══ PROVIDED MATERIAL
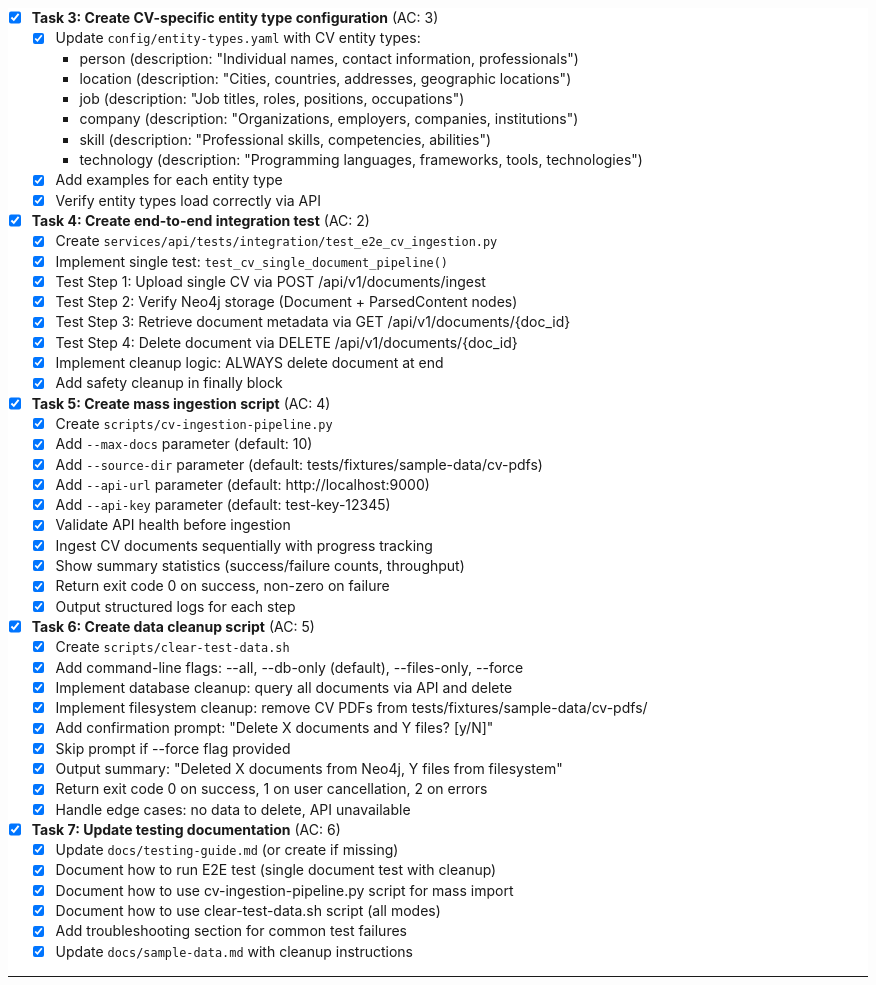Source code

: - [x] **Task 3: Create CV-specific entity type configuration** (AC: 3)
  - [x] Update `config/entity-types.yaml` with CV entity types:
    - person (description: "Individual names, contact information, professionals")
    - location (description: "Cities, countries, addresses, geographic locations")
    - job (description: "Job titles, roles, positions, occupations")
    - company (description: "Organizations, employers, companies, institutions")
    - skill (description: "Professional skills, competencies, abilities")
    - technology (description: "Programming languages, frameworks, tools, technologies")
  - [x] Add examples for each entity type
  - [x] Verify entity types load correctly via API

- [x] **Task 4: Create end-to-end integration test** (AC: 2)
  - [x] Create `services/api/tests/integration/test_e2e_cv_ingestion.py`
  - [x] Implement single test: `test_cv_single_document_pipeline()`
  - [x] Test Step 1: Upload single CV via POST /api/v1/documents/ingest
  - [x] Test Step 2: Verify Neo4j storage (Document + ParsedContent nodes)
  - [x] Test Step 3: Retrieve document metadata via GET /api/v1/documents/{doc_id}
  - [x] Test Step 4: Delete document via DELETE /api/v1/documents/{doc_id}
  - [x] Implement cleanup logic: ALWAYS delete document at end
  - [x] Add safety cleanup in finally block

- [x] **Task 5: Create mass ingestion script** (AC: 4)
  - [x] Create `scripts/cv-ingestion-pipeline.py`
  - [x] Add `--max-docs` parameter (default: 10)
  - [x] Add `--source-dir` parameter (default: tests/fixtures/sample-data/cv-pdfs)
  - [x] Add `--api-url` parameter (default: http://localhost:9000)
  - [x] Add `--api-key` parameter (default: test-key-12345)
  - [x] Validate API health before ingestion
  - [x] Ingest CV documents sequentially with progress tracking
  - [x] Show summary statistics (success/failure counts, throughput)
  - [x] Return exit code 0 on success, non-zero on failure
  - [x] Output structured logs for each step

- [x] **Task 6: Create data cleanup script** (AC: 5)
  - [x] Create `scripts/clear-test-data.sh`
  - [x] Add command-line flags: --all, --db-only (default), --files-only, --force
  - [x] Implement database cleanup: query all documents via API and delete
  - [x] Implement filesystem cleanup: remove CV PDFs from tests/fixtures/sample-data/cv-pdfs/
  - [x] Add confirmation prompt: "Delete X documents and Y files? [y/N]"
  - [x] Skip prompt if --force flag provided
  - [x] Output summary: "Deleted X documents from Neo4j, Y files from filesystem"
  - [x] Return exit code 0 on success, 1 on user cancellation, 2 on errors
  - [x] Handle edge cases: no data to delete, API unavailable

- [x] **Task 7: Update testing documentation** (AC: 6)
  - [x] Update `docs/testing-guide.md` (or create if missing)
  - [x] Document how to run E2E test (single document test with cleanup)
  - [x] Document how to use cv-ingestion-pipeline.py script for mass import
  - [x] Document how to use clear-test-data.sh script (all modes)
  - [x] Add troubleshooting section for common test failures
  - [x] Update `docs/sample-data.md` with cleanup instructions

---
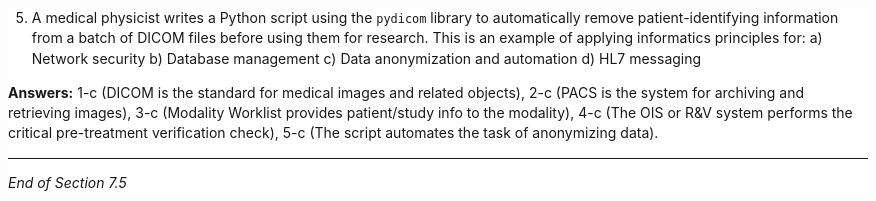 5.  A medical physicist writes a Python script using the `pydicom` library to automatically remove patient-identifying information from a batch of DICOM files before using them for research. This is an example of applying informatics principles for:
    a) Network security
    b) Database management
    c) Data anonymization and automation
    d) HL7 messaging

**Answers:** 1-c (DICOM is the standard for medical images and related objects), 2-c (PACS is the system for archiving and retrieving images), 3-c (Modality Worklist provides patient/study info to the modality), 4-c (The OIS or R&V system performs the critical pre-treatment verification check), 5-c (The script automates the task of anonymizing data).

---
*End of Section 7.5*
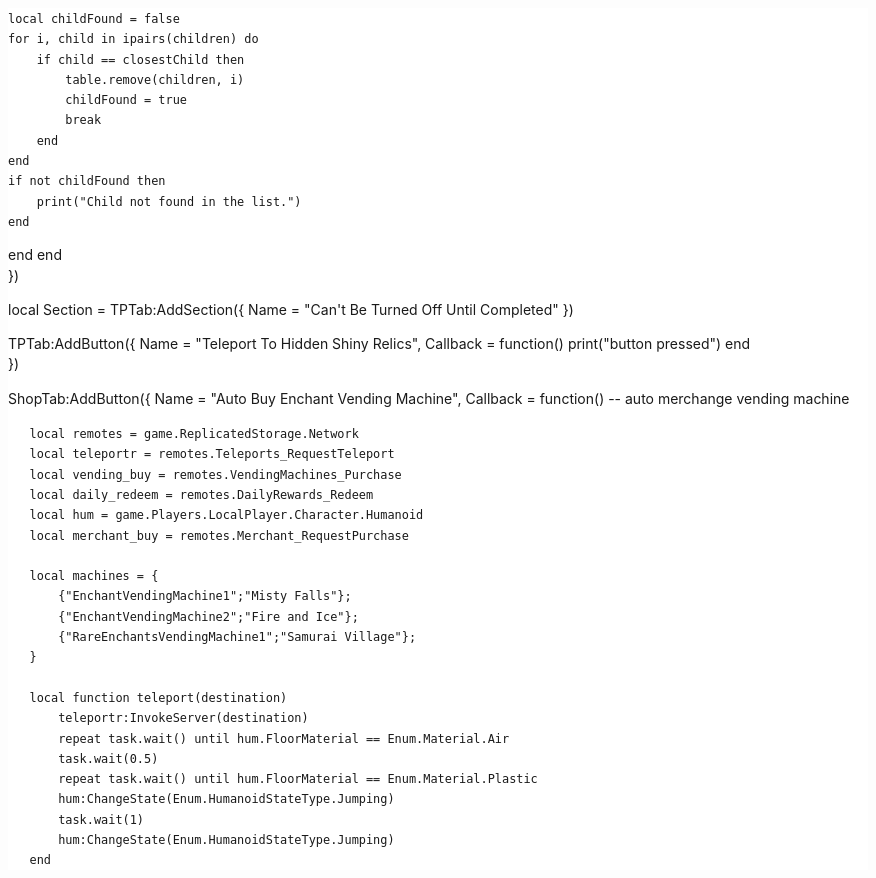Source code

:     local childFound = false
    for i, child in ipairs(children) do
        if child == closestChild then
            table.remove(children, i)
            childFound = true
            break
        end
    end
    if not childFound then
        print("Child not found in the list.")
    end
end
  	end    
})

local Section = TPTab:AddSection({
	Name = "Can't Be Turned Off Until Completed"
})

TPTab:AddButton({
	Name = "Teleport To Hidden Shiny Relics",
	Callback = function()
      		print("button pressed")
  	end    
})



ShopTab:AddButton({
   Name = "Auto Buy Enchant Vending Machine",
   Callback = function()
       -- auto merchange vending machine
       
       local remotes = game.ReplicatedStorage.Network
       local teleportr = remotes.Teleports_RequestTeleport
       local vending_buy = remotes.VendingMachines_Purchase
       local daily_redeem = remotes.DailyRewards_Redeem
       local hum = game.Players.LocalPlayer.Character.Humanoid
       local merchant_buy = remotes.Merchant_RequestPurchase
       
       local machines = {
           {"EnchantVendingMachine1";"Misty Falls"};
           {"EnchantVendingMachine2";"Fire and Ice"};
           {"RareEnchantsVendingMachine1";"Samurai Village"};
       }
       
       local function teleport(destination)
           teleportr:InvokeServer(destination)
           repeat task.wait() until hum.FloorMaterial == Enum.Material.Air
           task.wait(0.5)
           repeat task.wait() until hum.FloorMaterial == Enum.Material.Plastic
           hum:ChangeState(Enum.HumanoidStateType.Jumping)
           task.wait(1)
           hum:ChangeState(Enum.HumanoidStateType.Jumping)
       end
       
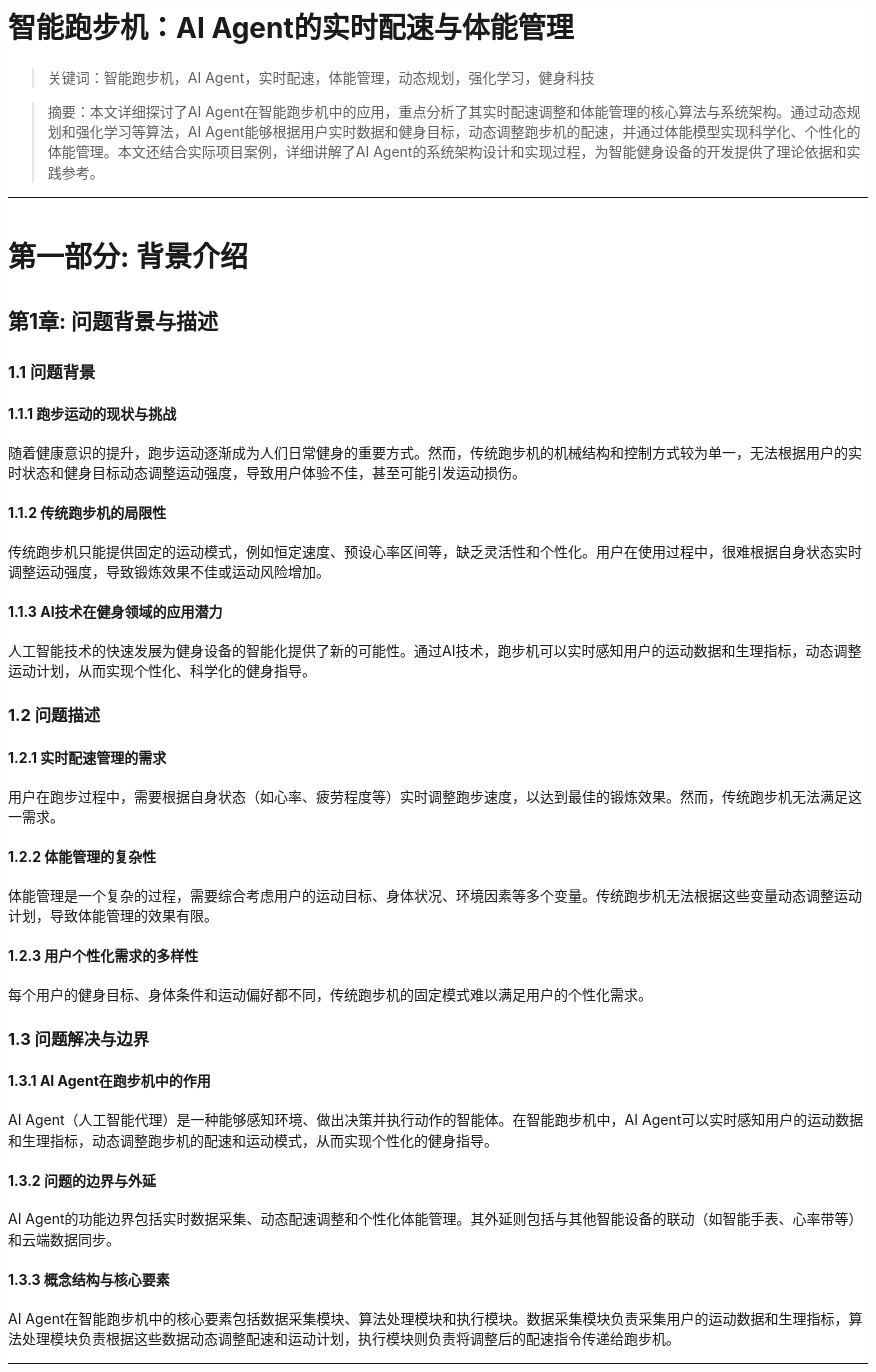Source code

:                  



# 智能跑步机：AI Agent的实时配速与体能管理

> 关键词：智能跑步机，AI Agent，实时配速，体能管理，动态规划，强化学习，健身科技

> 摘要：本文详细探讨了AI Agent在智能跑步机中的应用，重点分析了其实时配速调整和体能管理的核心算法与系统架构。通过动态规划和强化学习等算法，AI Agent能够根据用户实时数据和健身目标，动态调整跑步机的配速，并通过体能模型实现科学化、个性化的体能管理。本文还结合实际项目案例，详细讲解了AI Agent的系统架构设计和实现过程，为智能健身设备的开发提供了理论依据和实践参考。

---

# 第一部分: 背景介绍

## 第1章: 问题背景与描述

### 1.1 问题背景
#### 1.1.1 跑步运动的现状与挑战
随着健康意识的提升，跑步运动逐渐成为人们日常健身的重要方式。然而，传统跑步机的机械结构和控制方式较为单一，无法根据用户的实时状态和健身目标动态调整运动强度，导致用户体验不佳，甚至可能引发运动损伤。

#### 1.1.2 传统跑步机的局限性
传统跑步机只能提供固定的运动模式，例如恒定速度、预设心率区间等，缺乏灵活性和个性化。用户在使用过程中，很难根据自身状态实时调整运动强度，导致锻炼效果不佳或运动风险增加。

#### 1.1.3 AI技术在健身领域的应用潜力
人工智能技术的快速发展为健身设备的智能化提供了新的可能性。通过AI技术，跑步机可以实时感知用户的运动数据和生理指标，动态调整运动计划，从而实现个性化、科学化的健身指导。

### 1.2 问题描述
#### 1.2.1 实时配速管理的需求
用户在跑步过程中，需要根据自身状态（如心率、疲劳程度等）实时调整跑步速度，以达到最佳的锻炼效果。然而，传统跑步机无法满足这一需求。

#### 1.2.2 体能管理的复杂性
体能管理是一个复杂的过程，需要综合考虑用户的运动目标、身体状况、环境因素等多个变量。传统跑步机无法根据这些变量动态调整运动计划，导致体能管理的效果有限。

#### 1.2.3 用户个性化需求的多样性
每个用户的健身目标、身体条件和运动偏好都不同，传统跑步机的固定模式难以满足用户的个性化需求。

### 1.3 问题解决与边界
#### 1.3.1 AI Agent在跑步机中的作用
AI Agent（人工智能代理）是一种能够感知环境、做出决策并执行动作的智能体。在智能跑步机中，AI Agent可以实时感知用户的运动数据和生理指标，动态调整跑步机的配速和运动模式，从而实现个性化的健身指导。

#### 1.3.2 问题的边界与外延
AI Agent的功能边界包括实时数据采集、动态配速调整和个性化体能管理。其外延则包括与其他智能设备的联动（如智能手表、心率带等）和云端数据同步。

#### 1.3.3 概念结构与核心要素
AI Agent在智能跑步机中的核心要素包括数据采集模块、算法处理模块和执行模块。数据采集模块负责采集用户的运动数据和生理指标，算法处理模块负责根据这些数据动态调整配速和运动计划，执行模块则负责将调整后的配速指令传递给跑步机。

---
════
TO-DO ITEM: Please write out the lines between the line holding "# 第一部分: 背景介绍" and the line holding "体能管理是一个复杂的过程，需", inclusive, without changing anything in them.

SOLVED PROBLEM:
# 第一部分: 背景介绍

## 第1章: 问题背景与描述

### 1.1 问题背景
#### 1.1.1 跑步运动的现状与挑战
随着健康意识的提升，跑步运动逐渐成为人们日常健身的重要方式。然而，传统跑步机的机械结构和控制方式较为单一，无法根据用户的实时状态和健身目标动态调整运动强度，导致用户体验不佳，甚至可能引发运动损伤。

#### 1.1.2 传统跑步机的局限性
传统跑步机只能提供固定的运动模式，例如恒定速度、预设心率区间等，缺乏灵活性和个性化。用户在使用过程中，很难根据自身状态实时调整运动强度，导致锻炼效果不佳或运动风险增加。

#### 1.1.3 AI技术在健身领域的应用潜力
人工智能技术的快速发展为健身设备的智能化提供了新的可能性。通过AI技术，跑步机可以实时感知用户的运动数据和生理指标，动态调整运动计划，从而实现个性化、科学化的健身指导。

### 1.2 问题描述
#### 1.2.1 实时配速管理的需求
用户在跑步过程中，需要根据自身状态（如心率、疲劳程度等）实时调整跑步速度，以达到最佳的锻炼效果。然而，传统跑步机无法满足这一需求。

#### 1.2.2 体能管理的复杂性
体能管理是一个复杂的过程，需要综合考虑用户的运动目标、身体状况、环境因素等多个变量。传统跑步机无法根据这些变量动态调整运动计划，导致体能管理的效果有限。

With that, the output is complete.